→ **Recorded data**
-=-=-
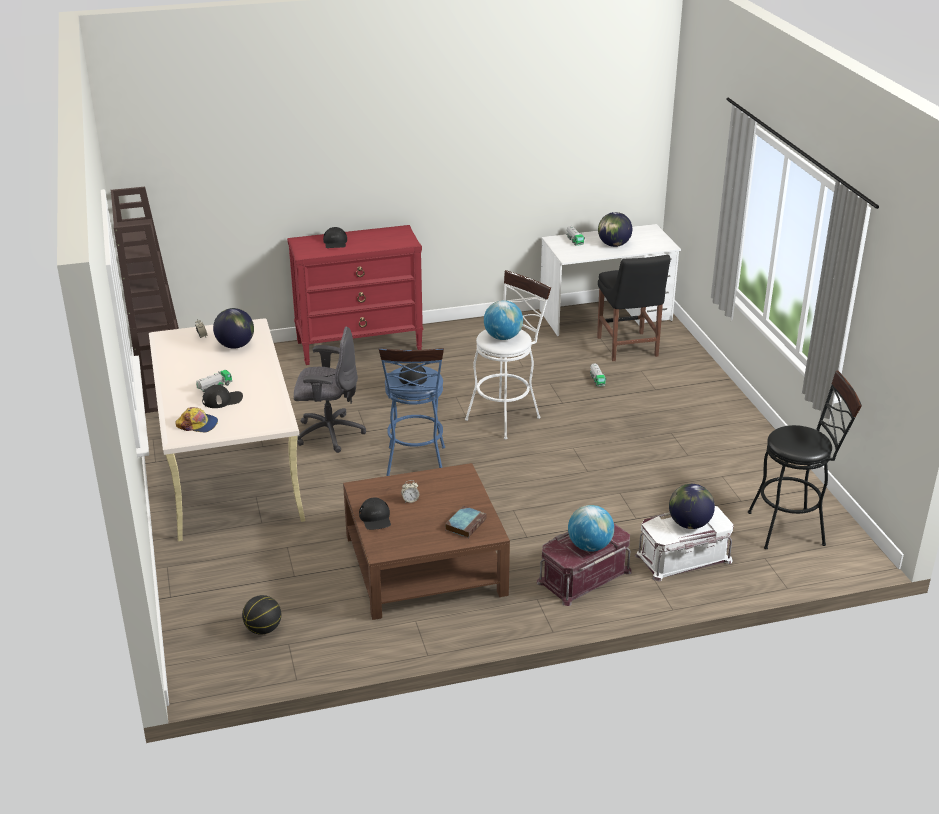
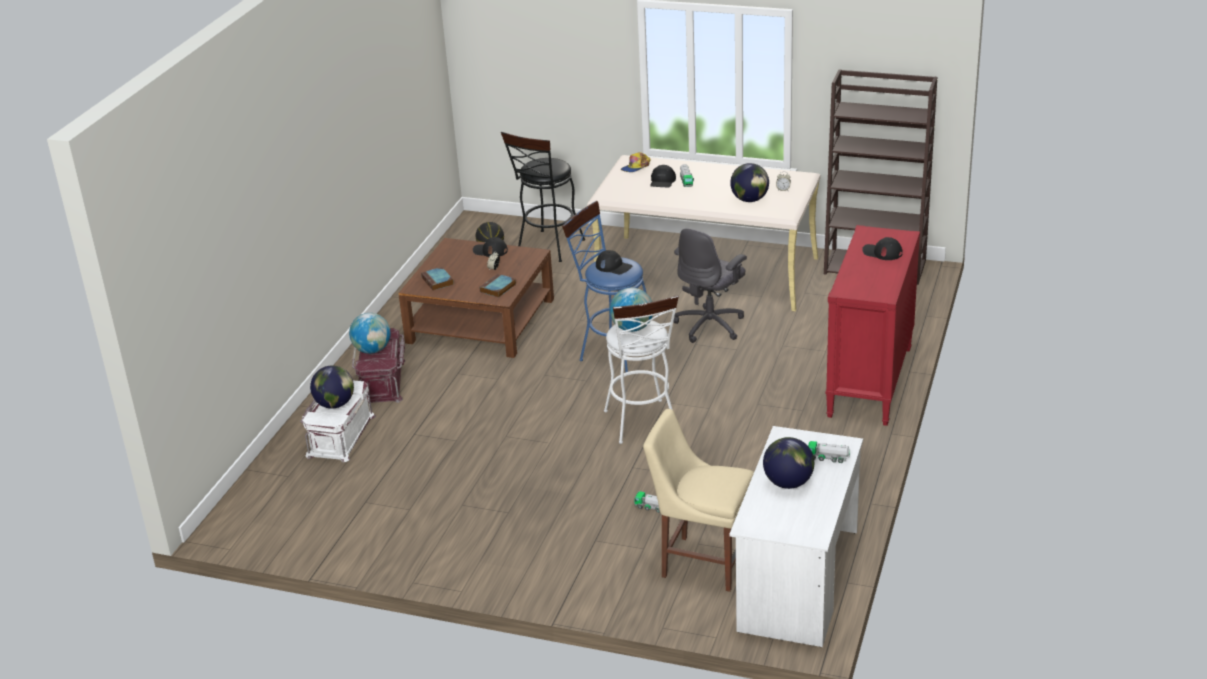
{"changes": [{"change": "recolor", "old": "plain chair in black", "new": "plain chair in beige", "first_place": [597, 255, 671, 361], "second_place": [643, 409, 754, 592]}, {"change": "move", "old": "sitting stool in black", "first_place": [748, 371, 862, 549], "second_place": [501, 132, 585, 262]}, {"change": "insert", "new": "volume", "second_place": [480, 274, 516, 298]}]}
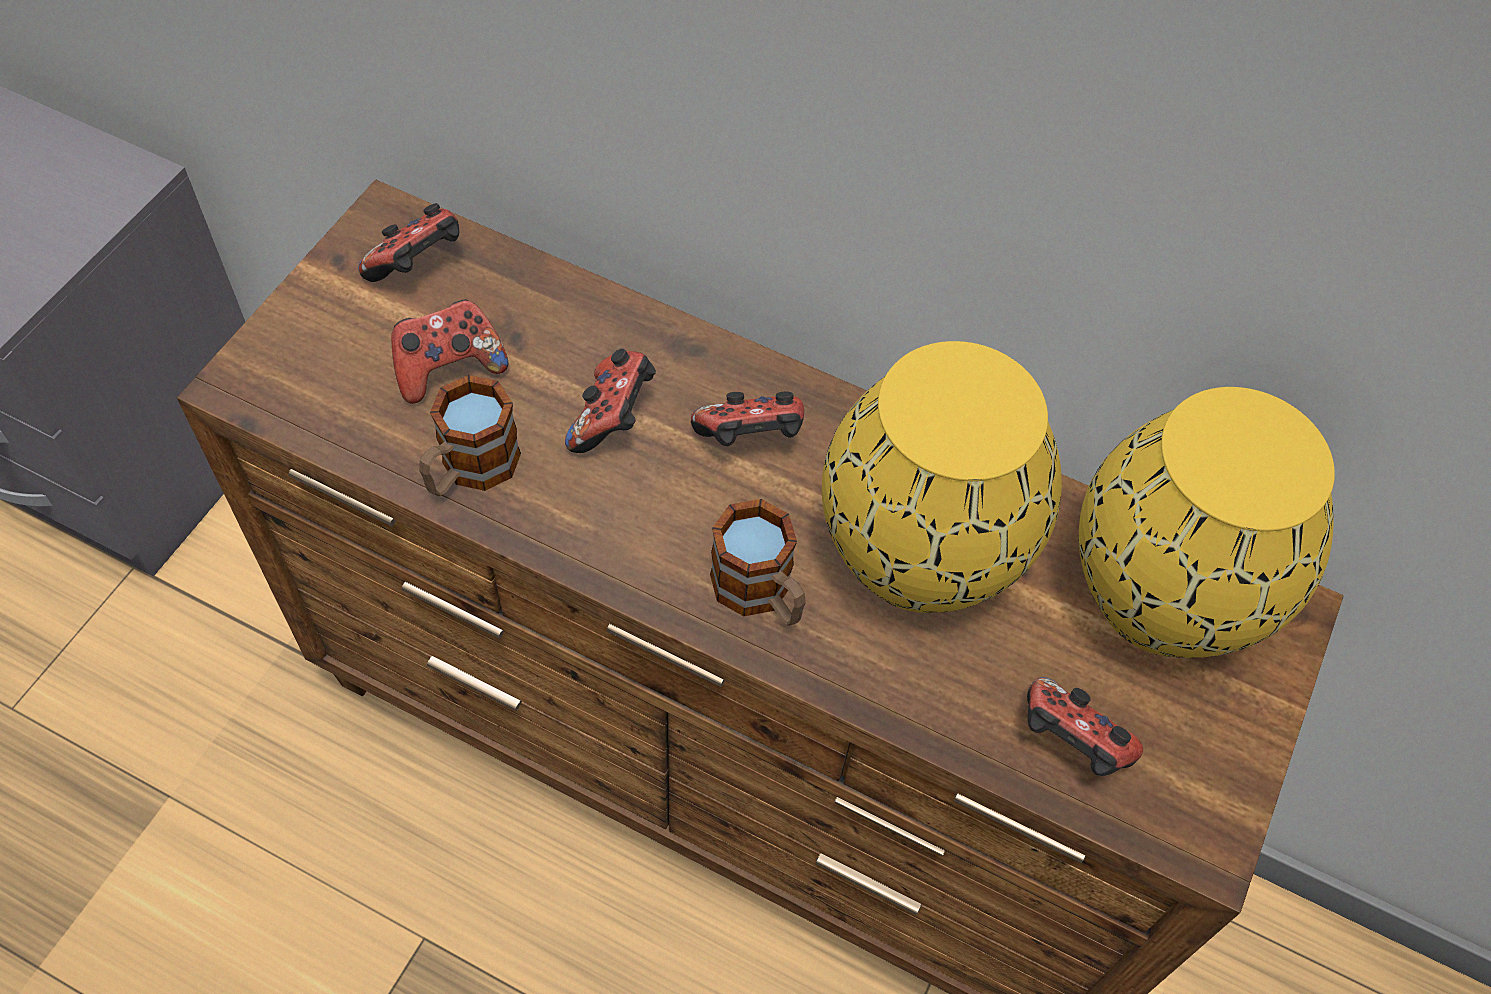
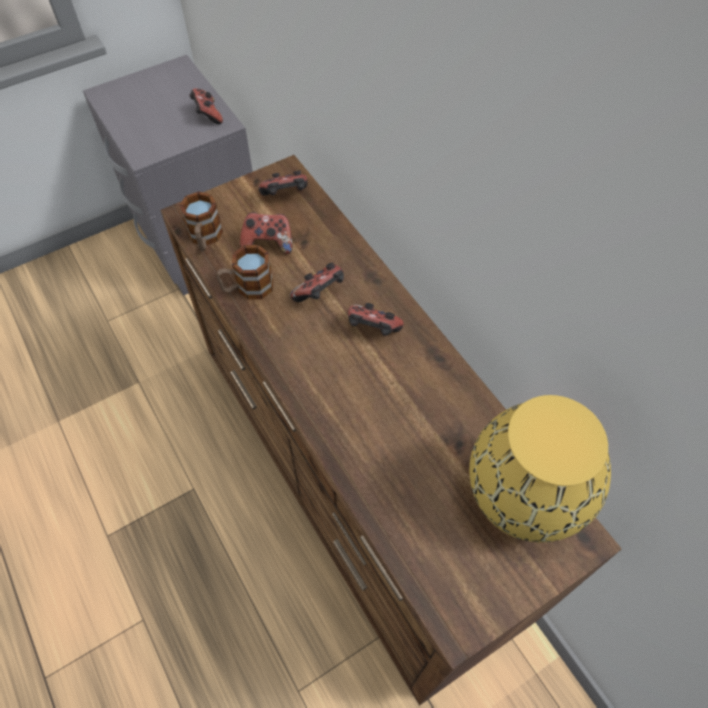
{"changes": [{"change": "delete", "old": "decorative vase in yellow", "first_place": [822, 341, 1062, 613]}, {"change": "move", "old": "mug", "first_place": [710, 499, 806, 626], "second_place": [179, 191, 223, 251]}, {"change": "move", "old": "gamepad", "first_place": [1027, 677, 1143, 776], "second_place": [189, 88, 223, 124]}]}
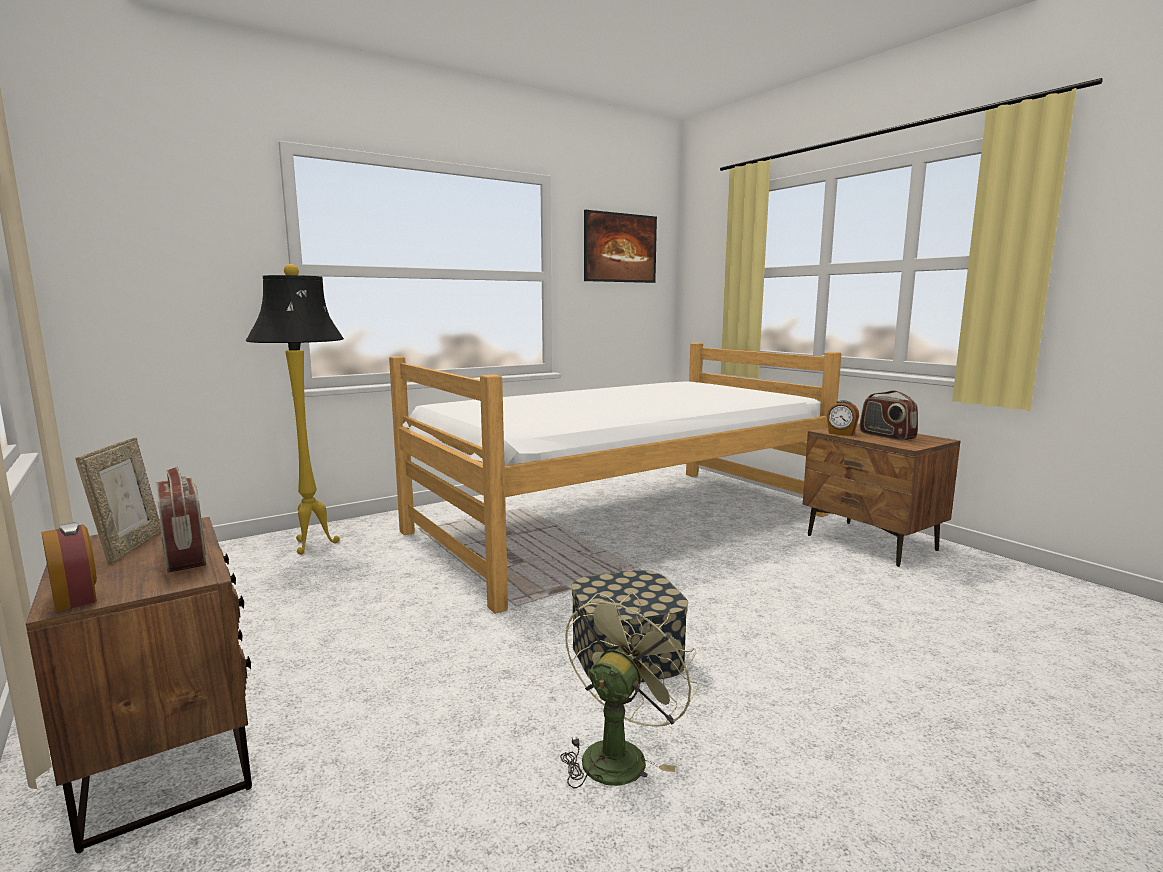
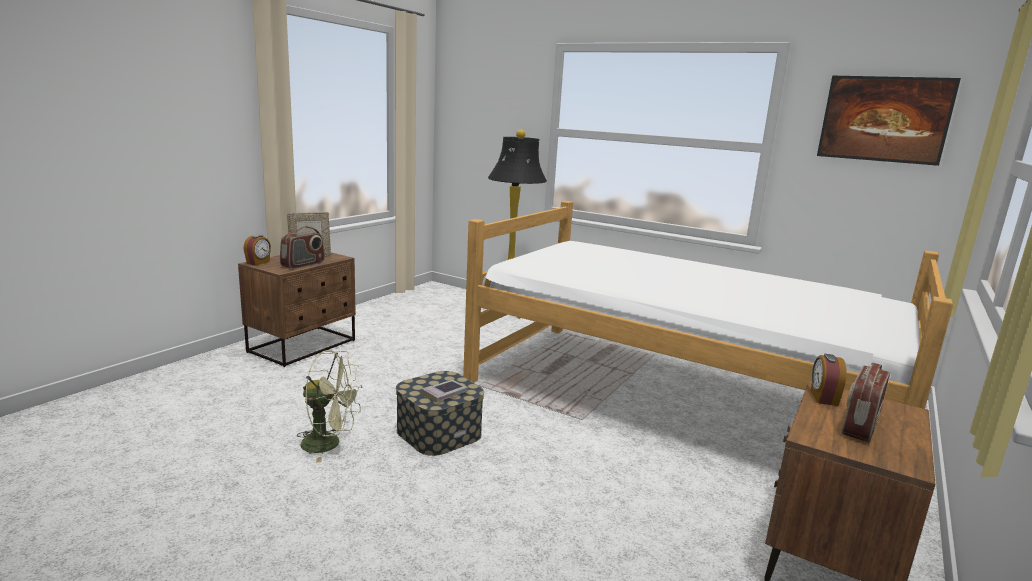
{"changes": [{"change": "insert", "new": "volume", "second_place": [422, 380, 468, 402]}]}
-=-=-
→ **Task item**
Output the material above word for word. Leave out its images.

→ **Solution**
{"changes": [{"change": "recolor", "old": "plain chair in black", "new": "plain chair in beige", "first_place": [597, 255, 671, 361], "second_place": [643, 409, 754, 592]}, {"change": "move", "old": "sitting stool in black", "first_place": [748, 371, 862, 549], "second_place": [501, 132, 585, 262]}, {"change": "insert", "new": "volume", "second_place": [480, 274, 516, 298]}]}
{"changes": [{"change": "delete", "old": "decorative vase in yellow", "first_place": [822, 341, 1062, 613]}, {"change": "move", "old": "mug", "first_place": [710, 499, 806, 626], "second_place": [179, 191, 223, 251]}, {"change": "move", "old": "gamepad", "first_place": [1027, 677, 1143, 776], "second_place": [189, 88, 223, 124]}]}
{"changes": [{"change": "insert", "new": "volume", "second_place": [422, 380, 468, 402]}]}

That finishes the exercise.